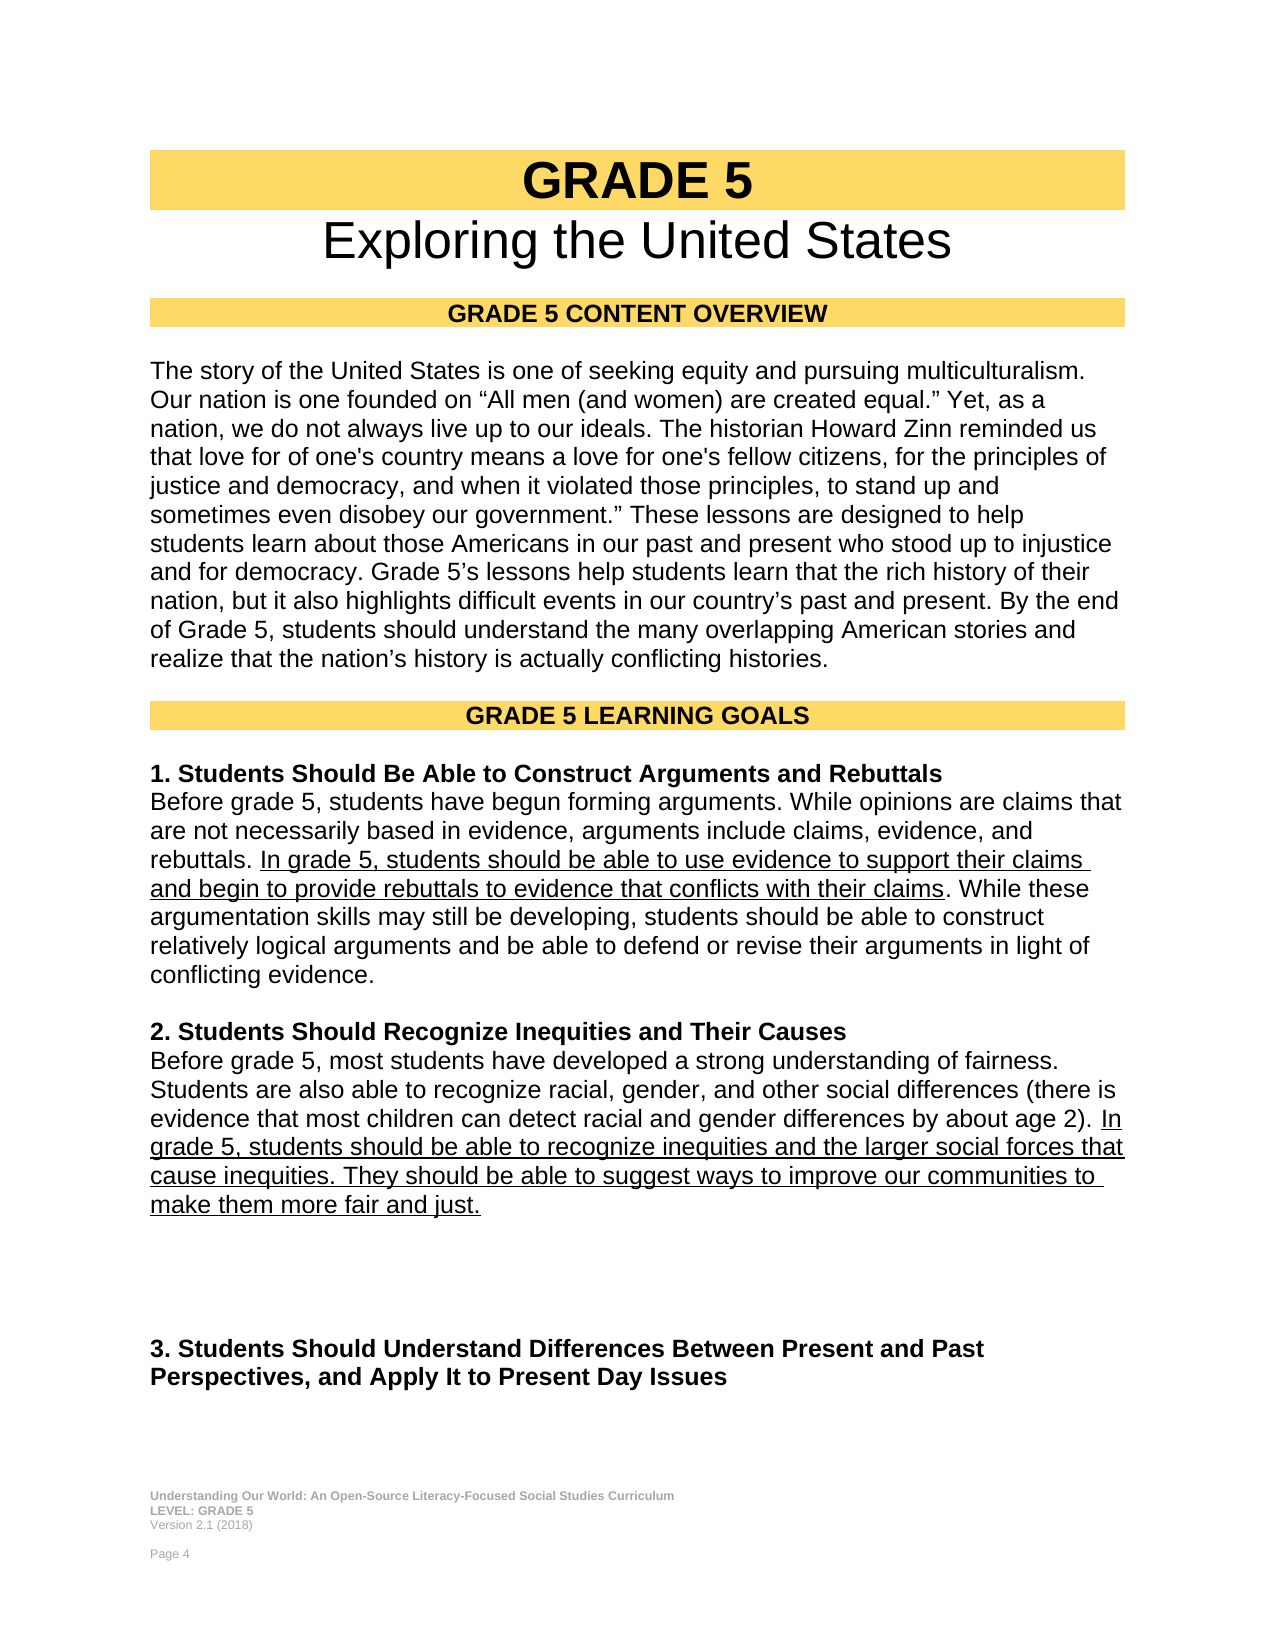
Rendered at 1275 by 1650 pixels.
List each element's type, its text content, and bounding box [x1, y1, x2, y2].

text 3. Students Should Understand Differences Between Present and Past Perspectives, and Apply It to Present Day Issues [150, 1333, 1125, 1391]
text 1. Students Should Be Able to Construct Arguments and Rebuttals [150, 758, 1125, 787]
text Before grade 5, students have begun forming arguments. While opinions are claims that are not necessarily based in evidence, arguments include claims, evidence, and rebuttals. In grade 5, students should be able to use evidence to support their claims and begin to provide rebuttals to evidence that conflicts with their claims. While these argumentation skills may still be developing, students should be able to construct relatively logical arguments and be able to defend or revise their arguments in light of conflicting evidence. [150, 787, 1125, 1017]
text GRADE 5 [150, 150, 1125, 210]
text The story of the United States is one of seeking equity and pursuing multiculturalism. Our nation is one founded on “All men (and women) are created equal.” Yet, as a nation, we do not always live up to our ideals. The historian Howard Zinn reminded us that love for of one's country means a love for one's fellow citizens, for the principles of justice and democracy, and when it violated those principles, to stand up and sometimes even disobey our government.” These lessons are designed to help students learn about those Americans in our past and present who stood up to injustice and for democracy. Grade 5’s lessons help students learn that the rich history of their nation, but it also highlights difficult events in our country’s past and present. By the end of Grade 5, students should understand the many overlapping American stories and realize that the nation’s history is actually conflicting histories. [150, 356, 1125, 672]
text GRADE 5 LEARNING GOALS [150, 701, 1125, 730]
text GRADE 5 CONTENT OVERVIEW [150, 298, 1125, 327]
text 2. Students Should Recognize Inequities and Their Causes Before grade 5, most students have developed a strong understanding of fairness. Students are also able to recognize racial, gender, and other social differences (there is evidence that most children can detect racial and gender differences by about age 2). In grade 5, students should be able to recognize inequities and the larger social forces that cause inequities. They should be able to suggest ways to improve our communities to make them more fair and just. [150, 1017, 1125, 1157]
text 2. Students Should Recognize Inequities and Their Causes Before grade 5, most students have developed a strong understanding of fairness. Students are also able to recognize racial, gender, and other social differences (there is evidence that most children can detect racial and gender differences by about age 2). In grade 5, students should be able to recognize inequities and the larger social forces that cause inequities. They should be able to suggest ways to improve our communities to make them more fair and just. [150, 1159, 1125, 1218]
text Exploring the United States [150, 210, 1125, 270]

========

ASSIGNMENT:
Nothing but an exact copy of the data above, minus its pictures, should appear in the response.

EXPECTED ANSWER:
Rendered at 1275 by 1650 pixels.
List each element's type, its text content, and bounding box [x1, y1, x2, y2].

text 3. Students Should Understand Differences Between Present and Past Perspectives, and Apply It to Present Day Issues [150, 1333, 1125, 1391]
text 1. Students Should Be Able to Construct Arguments and Rebuttals [150, 758, 1125, 787]
text Before grade 5, students have begun forming arguments. While opinions are claims that are not necessarily based in evidence, arguments include claims, evidence, and rebuttals. In grade 5, students should be able to use evidence to support their claims and begin to provide rebuttals to evidence that conflicts with their claims. While these argumentation skills may still be developing, students should be able to construct relatively logical arguments and be able to defend or revise their arguments in light of conflicting evidence. [150, 787, 1125, 1017]
text GRADE 5 [150, 150, 1125, 210]
text The story of the United States is one of seeking equity and pursuing multiculturalism. Our nation is one founded on “All men (and women) are created equal.” Yet, as a nation, we do not always live up to our ideals. The historian Howard Zinn reminded us that love for of one's country means a love for one's fellow citizens, for the principles of justice and democracy, and when it violated those principles, to stand up and sometimes even disobey our government.” These lessons are designed to help students learn about those Americans in our past and present who stood up to injustice and for democracy. Grade 5’s lessons help students learn that the rich history of their nation, but it also highlights difficult events in our country’s past and present. By the end of Grade 5, students should understand the many overlapping American stories and realize that the nation’s history is actually conflicting histories. [150, 356, 1125, 672]
text GRADE 5 LEARNING GOALS [150, 701, 1125, 730]
text GRADE 5 CONTENT OVERVIEW [150, 298, 1125, 327]
text 2. Students Should Recognize Inequities and Their Causes Before grade 5, most students have developed a strong understanding of fairness. Students are also able to recognize racial, gender, and other social differences (there is evidence that most children can detect racial and gender differences by about age 2). In grade 5, students should be able to recognize inequities and the larger social forces that cause inequities. They should be able to suggest ways to improve our communities to make them more fair and just. [150, 1017, 1125, 1157]
text 2. Students Should Recognize Inequities and Their Causes Before grade 5, most students have developed a strong understanding of fairness. Students are also able to recognize racial, gender, and other social differences (there is evidence that most children can detect racial and gender differences by about age 2). In grade 5, students should be able to recognize inequities and the larger social forces that cause inequities. They should be able to suggest ways to improve our communities to make them more fair and just. [150, 1159, 1125, 1218]
text Exploring the United States [150, 210, 1125, 270]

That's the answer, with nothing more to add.